(Saved data entries)
++++++++

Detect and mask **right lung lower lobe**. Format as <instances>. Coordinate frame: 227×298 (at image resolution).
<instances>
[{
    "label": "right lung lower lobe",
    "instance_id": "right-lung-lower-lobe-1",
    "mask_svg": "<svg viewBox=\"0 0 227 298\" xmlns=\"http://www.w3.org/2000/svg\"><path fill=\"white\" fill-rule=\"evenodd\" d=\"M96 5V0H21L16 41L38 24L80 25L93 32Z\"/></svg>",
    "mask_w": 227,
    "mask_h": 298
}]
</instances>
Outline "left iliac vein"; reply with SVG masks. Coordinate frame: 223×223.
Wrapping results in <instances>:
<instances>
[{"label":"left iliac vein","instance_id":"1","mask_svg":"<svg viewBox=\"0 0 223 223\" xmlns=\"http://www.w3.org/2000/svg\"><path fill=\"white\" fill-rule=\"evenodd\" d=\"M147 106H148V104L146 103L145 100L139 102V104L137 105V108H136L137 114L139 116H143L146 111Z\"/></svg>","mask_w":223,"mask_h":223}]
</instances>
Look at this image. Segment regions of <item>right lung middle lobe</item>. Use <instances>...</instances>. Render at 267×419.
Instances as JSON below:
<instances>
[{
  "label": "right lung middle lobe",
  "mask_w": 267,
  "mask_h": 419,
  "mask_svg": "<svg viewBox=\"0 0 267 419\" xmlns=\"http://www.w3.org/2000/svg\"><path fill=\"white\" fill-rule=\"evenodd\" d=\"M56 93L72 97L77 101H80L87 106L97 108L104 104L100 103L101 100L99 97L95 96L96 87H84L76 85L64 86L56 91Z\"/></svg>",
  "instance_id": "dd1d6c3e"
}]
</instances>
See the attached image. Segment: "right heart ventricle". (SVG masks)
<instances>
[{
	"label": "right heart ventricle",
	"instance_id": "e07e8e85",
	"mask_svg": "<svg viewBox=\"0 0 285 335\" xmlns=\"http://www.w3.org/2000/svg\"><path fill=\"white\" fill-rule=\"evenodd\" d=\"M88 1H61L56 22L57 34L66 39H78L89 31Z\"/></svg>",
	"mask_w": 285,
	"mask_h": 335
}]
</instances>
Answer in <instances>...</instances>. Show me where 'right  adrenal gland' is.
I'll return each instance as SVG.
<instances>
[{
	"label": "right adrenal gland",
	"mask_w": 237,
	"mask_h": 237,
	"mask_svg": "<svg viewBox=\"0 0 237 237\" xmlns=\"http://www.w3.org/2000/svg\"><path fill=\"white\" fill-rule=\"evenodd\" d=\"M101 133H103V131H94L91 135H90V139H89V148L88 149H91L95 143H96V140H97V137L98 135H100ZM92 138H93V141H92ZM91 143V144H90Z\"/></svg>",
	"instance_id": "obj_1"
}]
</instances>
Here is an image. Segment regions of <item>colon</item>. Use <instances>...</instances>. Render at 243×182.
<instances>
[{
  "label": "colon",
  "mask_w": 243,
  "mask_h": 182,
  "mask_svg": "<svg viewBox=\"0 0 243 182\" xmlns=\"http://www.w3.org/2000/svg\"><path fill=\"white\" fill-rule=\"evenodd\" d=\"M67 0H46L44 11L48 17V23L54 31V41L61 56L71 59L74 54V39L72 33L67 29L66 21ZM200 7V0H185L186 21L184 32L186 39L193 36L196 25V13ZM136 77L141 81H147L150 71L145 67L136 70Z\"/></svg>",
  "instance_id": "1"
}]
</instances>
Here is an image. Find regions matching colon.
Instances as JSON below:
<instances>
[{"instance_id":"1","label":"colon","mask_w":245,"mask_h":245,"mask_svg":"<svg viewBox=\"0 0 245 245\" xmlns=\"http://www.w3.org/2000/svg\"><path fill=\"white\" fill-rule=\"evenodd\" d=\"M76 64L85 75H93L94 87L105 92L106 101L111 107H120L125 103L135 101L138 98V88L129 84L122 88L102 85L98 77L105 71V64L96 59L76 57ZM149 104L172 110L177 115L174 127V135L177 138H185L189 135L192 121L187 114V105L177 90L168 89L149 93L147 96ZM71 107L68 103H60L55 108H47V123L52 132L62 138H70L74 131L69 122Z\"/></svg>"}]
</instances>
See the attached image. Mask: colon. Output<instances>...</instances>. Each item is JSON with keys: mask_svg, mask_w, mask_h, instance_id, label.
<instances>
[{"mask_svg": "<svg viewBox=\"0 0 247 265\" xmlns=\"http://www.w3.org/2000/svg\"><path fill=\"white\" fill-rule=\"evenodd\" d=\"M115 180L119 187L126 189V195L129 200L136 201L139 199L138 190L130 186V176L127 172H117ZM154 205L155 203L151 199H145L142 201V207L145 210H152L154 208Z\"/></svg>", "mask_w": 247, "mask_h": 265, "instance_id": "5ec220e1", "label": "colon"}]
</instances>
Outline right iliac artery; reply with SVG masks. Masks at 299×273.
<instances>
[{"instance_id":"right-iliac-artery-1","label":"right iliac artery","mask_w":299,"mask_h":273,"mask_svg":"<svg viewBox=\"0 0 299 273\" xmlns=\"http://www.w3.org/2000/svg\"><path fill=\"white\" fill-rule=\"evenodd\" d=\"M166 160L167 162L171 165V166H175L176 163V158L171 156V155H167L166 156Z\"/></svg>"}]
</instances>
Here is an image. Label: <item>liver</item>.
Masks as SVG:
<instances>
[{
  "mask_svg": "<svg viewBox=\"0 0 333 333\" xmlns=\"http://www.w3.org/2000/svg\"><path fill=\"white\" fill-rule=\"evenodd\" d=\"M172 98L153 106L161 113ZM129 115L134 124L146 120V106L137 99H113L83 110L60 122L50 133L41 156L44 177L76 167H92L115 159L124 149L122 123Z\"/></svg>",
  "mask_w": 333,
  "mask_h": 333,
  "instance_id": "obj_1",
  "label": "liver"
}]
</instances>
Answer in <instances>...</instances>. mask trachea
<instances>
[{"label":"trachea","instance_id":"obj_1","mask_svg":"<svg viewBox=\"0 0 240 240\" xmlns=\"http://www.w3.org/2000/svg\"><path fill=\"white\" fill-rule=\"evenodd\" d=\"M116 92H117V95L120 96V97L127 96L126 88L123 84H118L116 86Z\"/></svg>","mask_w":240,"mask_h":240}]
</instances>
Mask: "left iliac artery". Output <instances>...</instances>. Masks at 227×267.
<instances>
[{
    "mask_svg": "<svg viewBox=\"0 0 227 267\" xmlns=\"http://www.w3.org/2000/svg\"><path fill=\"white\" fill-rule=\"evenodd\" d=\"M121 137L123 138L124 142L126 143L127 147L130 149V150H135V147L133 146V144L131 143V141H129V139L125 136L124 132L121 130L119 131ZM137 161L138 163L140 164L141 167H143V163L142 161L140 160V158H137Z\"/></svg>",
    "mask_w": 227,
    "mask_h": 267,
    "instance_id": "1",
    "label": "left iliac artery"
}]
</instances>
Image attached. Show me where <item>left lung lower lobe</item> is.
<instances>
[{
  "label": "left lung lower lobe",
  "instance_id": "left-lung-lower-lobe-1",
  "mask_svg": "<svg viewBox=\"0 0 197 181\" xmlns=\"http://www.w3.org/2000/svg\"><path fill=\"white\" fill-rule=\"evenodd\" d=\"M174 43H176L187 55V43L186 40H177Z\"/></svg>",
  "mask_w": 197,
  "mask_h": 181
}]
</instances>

++++++++

[What you need to do] Please write out the lines from the one containing "Here is an image. Label: <item>liver</item>." through the end of the items, both ends included, with every character unchanged.

[Exercise result]
Here is an image. Label: <item>liver</item>.
Masks as SVG:
<instances>
[{
  "mask_svg": "<svg viewBox=\"0 0 333 333\" xmlns=\"http://www.w3.org/2000/svg\"><path fill=\"white\" fill-rule=\"evenodd\" d=\"M172 98L153 106L161 113ZM129 115L134 124L146 120V106L137 99H113L83 110L60 122L50 133L41 156L44 177L76 167H92L115 159L124 149L122 123Z\"/></svg>",
  "mask_w": 333,
  "mask_h": 333,
  "instance_id": "obj_1",
  "label": "liver"
}]
</instances>
Answer in <instances>...</instances>. mask trachea
<instances>
[{"label":"trachea","instance_id":"obj_1","mask_svg":"<svg viewBox=\"0 0 240 240\" xmlns=\"http://www.w3.org/2000/svg\"><path fill=\"white\" fill-rule=\"evenodd\" d=\"M116 92H117V95L120 96V97L127 96L126 88L123 84H118L116 86Z\"/></svg>","mask_w":240,"mask_h":240}]
</instances>
Mask: "left iliac artery". Output <instances>...</instances>. Masks at 227×267.
<instances>
[{
    "mask_svg": "<svg viewBox=\"0 0 227 267\" xmlns=\"http://www.w3.org/2000/svg\"><path fill=\"white\" fill-rule=\"evenodd\" d=\"M121 137L123 138L124 142L126 143L127 147L130 149V150H135V147L133 146V144L131 143V141H129V139L125 136L124 132L121 130L119 131ZM137 161L138 163L140 164L141 167H143V163L142 161L140 160V158H137Z\"/></svg>",
    "mask_w": 227,
    "mask_h": 267,
    "instance_id": "1",
    "label": "left iliac artery"
}]
</instances>
Image attached. Show me where <item>left lung lower lobe</item> is.
<instances>
[{
  "label": "left lung lower lobe",
  "instance_id": "left-lung-lower-lobe-1",
  "mask_svg": "<svg viewBox=\"0 0 197 181\" xmlns=\"http://www.w3.org/2000/svg\"><path fill=\"white\" fill-rule=\"evenodd\" d=\"M174 43H176L187 55V43L186 40H177Z\"/></svg>",
  "mask_w": 197,
  "mask_h": 181
}]
</instances>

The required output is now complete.